We expect technology to move in a direction that makes finer-grained programming styles more efficient. This is a welcome direction for several reasons. Fine-grained solutions are often simpler and more elegant than coarser-grained approaches, as we've discussed; larger parallel machines, with thousands of nodes and more, will in some cases require finer-grained programs if they are to keep all their processors busy. But the coarser-grained techniques are virtually guaranteed to remain significant as well. For one thing, they will be important when parallel applications run on loosely-coupled nodes over local- or wide-area-networks. (Whiteside and Leichter have shown that a Linda system running on fourteen VAXes over a local area network can, in one significant case at least, beat a Cray [WL88]. This Cray-beating Linda application is in production use at Sandia National Laboratory in Livermore.) Coarser-grained techniques will continue to be important on "conventional" parallel computers as well, so long as programmers are required or inclined to find maximally-efficient versions of their programs.

For this problem, our specialist-parallel approach is clearly impractical.
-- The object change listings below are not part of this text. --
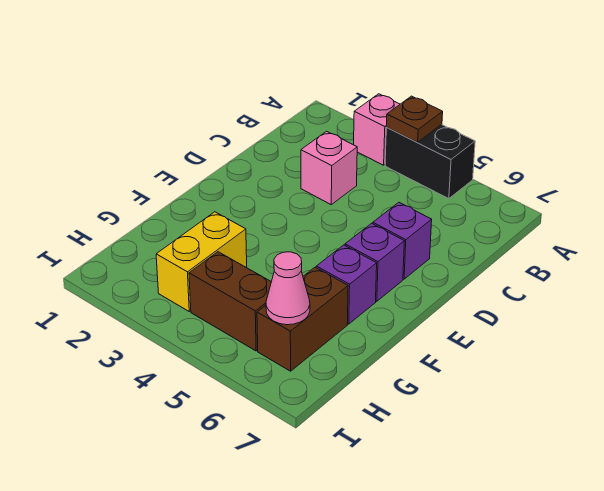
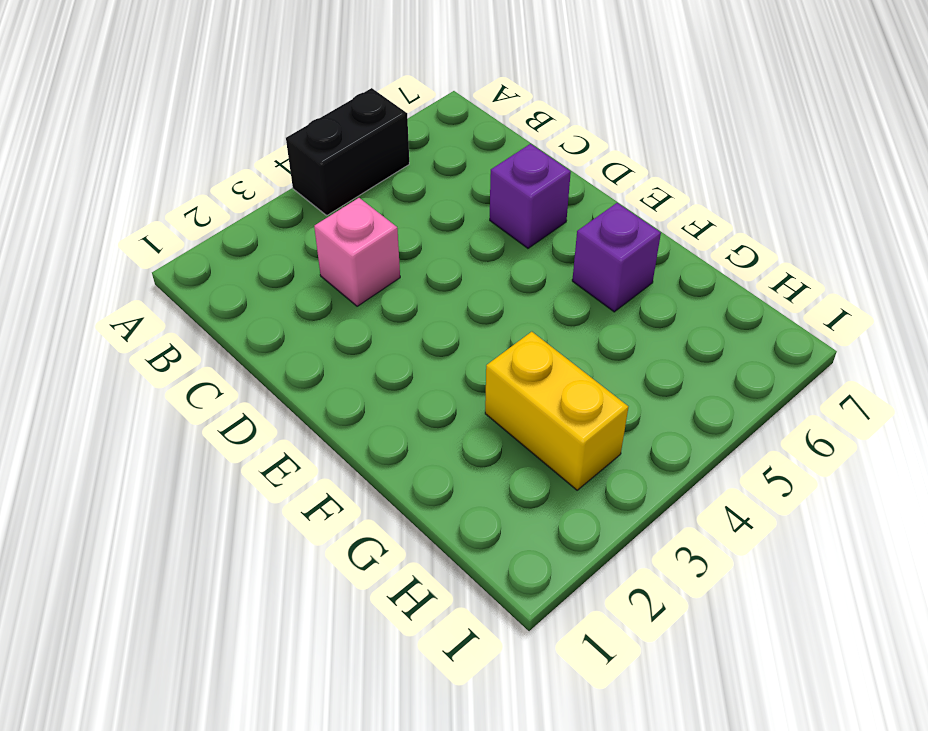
none -> pink brick A3 level 1
none -> purple brick E6 level 1

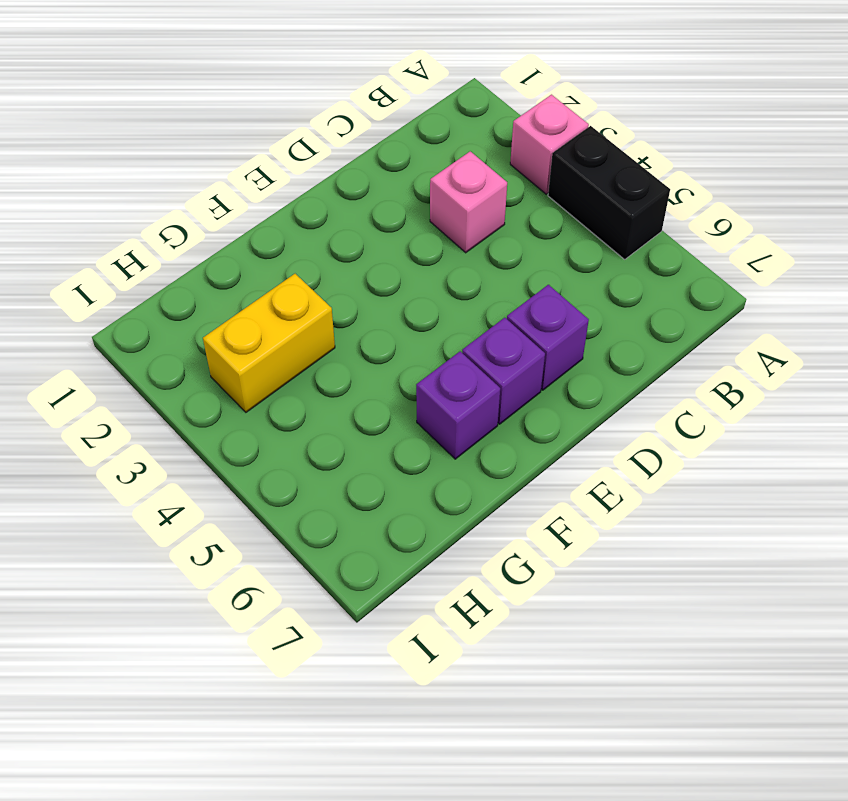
none -> brown brick G6:H6 level 1
none -> brown brick H4:H5 level 1

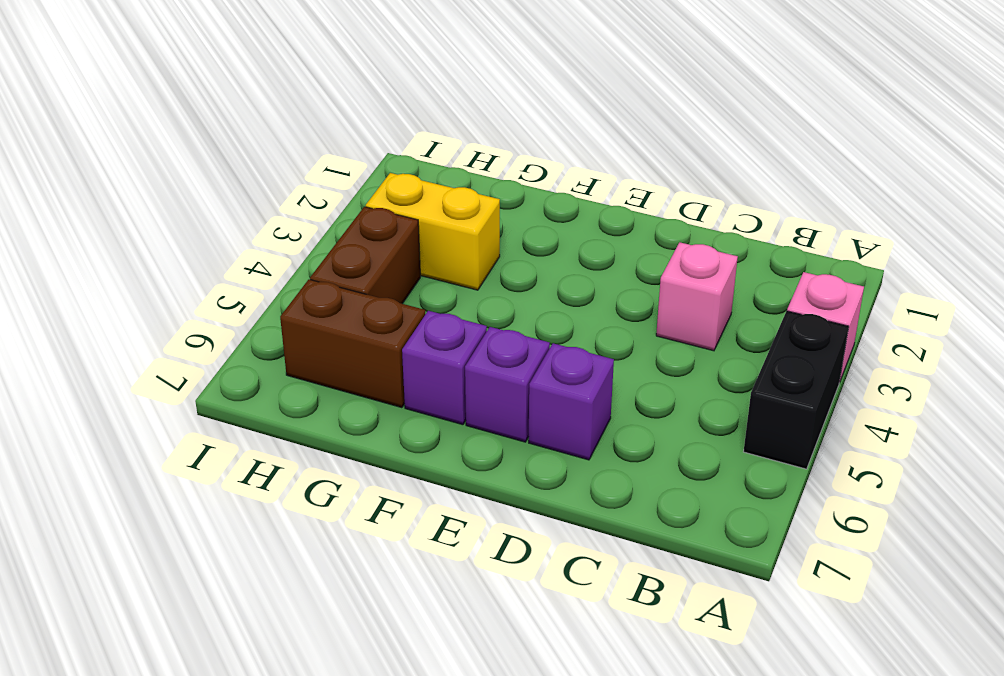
none -> brown plate A4 level 2
none -> pink cone H6 level 2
Those are the breaks. But readers should keep in mind that exactly the same program structure could be practical if each process had more computing to do. In some related problem areas this would be the case. Furthermore the dynamic, fine-grained character of this program makes it an interesting but not altogether typical example of the message-passing genre. A static, coarse-grained message-passing program (of the sort we described in the context of the n -body problem, for example) would be programmed using many of the same techniques, but would be far more efficient.

5.5 Conclusions

In the primes example, one approach is the obvious practical choice. But it's certainly not true that, having canvassed the field, we've picked the winner and identified the losers; that's not the point at all. The performance figures quoted above depend on the Linda system and the parallel machine we used. Most important, they depend on the character of the primes problem. Agenda-parallel algorithms programmed under the master-worker model are often but not always the best stopping point; all three methods can be important in developing a good program. Discovering a workable solution may require some work and diligence on the programmer's part, but no magic and nothing different in kind from the sketch-and-refine effort that's typical of all serious programming. All that's required is that the programmer understand the basic methods at his disposal, and have a programming language that allows him to say what he wants.

5.6 Exercises

1. The primes-finder will run faster if it uses "striking out" instead of division—instead of dividing by k, it steps through an array and marks as non-prime every kth element. Re-implement the agenda-parallel program using this approach.

2. In the agenda-parallel primes-finder, what limit does the value of GRAIN impose on achievable speedup?

3. We transformed the result parallel primes-finder into an efficient program by abstraction to agenda parallelism. One aspect of the result version's inefficiency was its too-fine granularity; but it's possible to build a coarser-grained result parallel version of this code too. Implement a variable-granularity result-parallel version.

4. In the specialist-parallel primes-finder, the pipe segment responsible for sieving out multiples of 3 is heavily overloaded. We expect that large backlogs of candidates will await attention from this process. Design a new version of the specialist-parallel program in which pipe segments can be replicated—in particular, multiple copies of the 3-sieve run simultaneously at the head of the pipeline.

° 5. At the start of the industrial revolution, the British cotton industry faced the same kind of bottleneck as the specialist-parallel primes finder: "It took three or four spinners to supply one weaver with material by the traditional method, and where the fly-shuttle speeded up the weavers' operations the shortage of yarn became acute [Dea69, p. 86]." The answer was (in essence) exactly what we suggested in question 4; the solution hinged on one of the most famous gadgets in engineering history. How was the problem solved? What was the gadget?